The robot has the advantages of high positioning accuracy, fast response speed, and strong movement stability, and is not affected by factors such as emotion and fatigue. It provides an effective solution to the problems faced by the hand holding the mirror during laparoscopic surgery. Active guidance based on endoscopic images is the interactive mode trend of mirror-holding robots. The core is the visual tracking of surgical instruments. Most of the existing methods use manual marking to track surgical instruments, but this method is not suitable for general surgical instruments. Additional disinfection and sterilization processes are needed in the clinic, and the scope of application is limited. Therefore, visual tracking of unmarked surgical instruments is more clinically universal. The environment of the abdominal cavity during the operation is complex and changeable. It is difficult to accurately locate the unmarked surgical instruments in the laparoscopic field of view, and the tracking speed cannot meet the real-time requirements of the surgeon for the robot with the scope, which greatly restricts the promotion of the robot And application.
Recently, Gao Xin's team from the Suzhou Institute of Biomedical Engineering and Technology of the Chinese Academy of Sciences proposed a lightweight target extraction neural network architecture that integrates region segmentation ideas and target search strategies to build a fully automatic label-free surgical instrument visual tracking method.
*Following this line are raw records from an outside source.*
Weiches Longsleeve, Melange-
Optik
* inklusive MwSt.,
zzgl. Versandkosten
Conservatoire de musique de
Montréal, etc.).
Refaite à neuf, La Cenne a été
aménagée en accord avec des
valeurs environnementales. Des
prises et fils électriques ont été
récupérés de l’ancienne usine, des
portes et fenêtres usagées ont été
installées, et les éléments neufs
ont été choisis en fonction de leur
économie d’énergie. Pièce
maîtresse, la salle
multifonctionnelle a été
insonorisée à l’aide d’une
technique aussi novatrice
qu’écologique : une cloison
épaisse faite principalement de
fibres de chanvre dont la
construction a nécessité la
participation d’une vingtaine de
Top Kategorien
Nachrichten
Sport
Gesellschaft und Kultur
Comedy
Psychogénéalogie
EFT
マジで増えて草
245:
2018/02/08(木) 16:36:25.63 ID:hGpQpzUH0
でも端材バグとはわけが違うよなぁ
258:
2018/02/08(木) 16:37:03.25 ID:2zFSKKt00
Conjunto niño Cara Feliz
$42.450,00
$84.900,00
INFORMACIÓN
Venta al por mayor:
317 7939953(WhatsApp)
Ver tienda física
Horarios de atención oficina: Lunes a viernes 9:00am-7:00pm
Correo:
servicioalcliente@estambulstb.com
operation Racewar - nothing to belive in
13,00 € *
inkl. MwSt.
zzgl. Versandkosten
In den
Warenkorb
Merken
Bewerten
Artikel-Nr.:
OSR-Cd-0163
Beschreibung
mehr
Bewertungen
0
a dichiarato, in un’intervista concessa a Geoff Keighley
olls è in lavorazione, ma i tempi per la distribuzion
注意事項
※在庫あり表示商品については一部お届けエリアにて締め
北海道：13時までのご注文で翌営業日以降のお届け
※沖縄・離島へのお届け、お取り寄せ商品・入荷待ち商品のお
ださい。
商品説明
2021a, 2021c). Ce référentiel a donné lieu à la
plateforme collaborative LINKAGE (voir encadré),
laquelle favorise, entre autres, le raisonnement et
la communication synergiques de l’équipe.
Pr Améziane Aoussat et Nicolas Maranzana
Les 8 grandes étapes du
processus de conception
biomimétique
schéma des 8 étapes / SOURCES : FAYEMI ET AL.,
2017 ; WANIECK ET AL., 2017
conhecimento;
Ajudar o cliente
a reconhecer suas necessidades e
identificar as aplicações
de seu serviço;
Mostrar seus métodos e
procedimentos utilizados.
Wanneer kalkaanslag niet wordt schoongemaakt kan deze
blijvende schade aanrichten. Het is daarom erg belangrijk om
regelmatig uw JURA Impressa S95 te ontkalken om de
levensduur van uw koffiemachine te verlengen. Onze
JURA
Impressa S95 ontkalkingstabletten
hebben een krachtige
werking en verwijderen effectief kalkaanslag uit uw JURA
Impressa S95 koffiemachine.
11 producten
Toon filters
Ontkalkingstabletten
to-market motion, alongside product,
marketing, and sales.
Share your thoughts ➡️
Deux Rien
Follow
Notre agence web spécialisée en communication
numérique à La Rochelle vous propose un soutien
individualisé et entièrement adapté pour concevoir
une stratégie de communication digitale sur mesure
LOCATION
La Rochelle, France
The research builds a multi-instance segmentation model based on the LinkNet network, quickly extracts the different parts of the surgical instrument in the laparoscopic field of view, uses the structural characteristics of the surgical instrument, uses the joints of the surgical instrument as the tracking target, and combines the movement characteristics of the surgical instrument in the laparoscopic field of vision to introduce vision Contextual information of the tracking process to achieve precise tracking of surgical instruments.
The results of the study show that the proposed method achieves 100% tracking accuracy, 15 frames/second tracking speed, and low tracking accuracy on the publicly available laparoscopic surgery video data set m2cai16-tool (accumulated time is 9 hours 56 minutes, totaling 894,000 frames) Compared with the existing method, the positioning error of less than 6 pixels increases the tracking speed by 50% and reduces the positioning error by 30%, realizing high-precision and fast visual tracking of unmarked surgical instruments. This research provides a new research and development idea for the vision tracking module of the mirror robot.
The related results were published in International Journal of Computer Assisted Radiology and Surgery, and the research was funded by Jiangsu Provincial Department of Science and Technology and other institutions.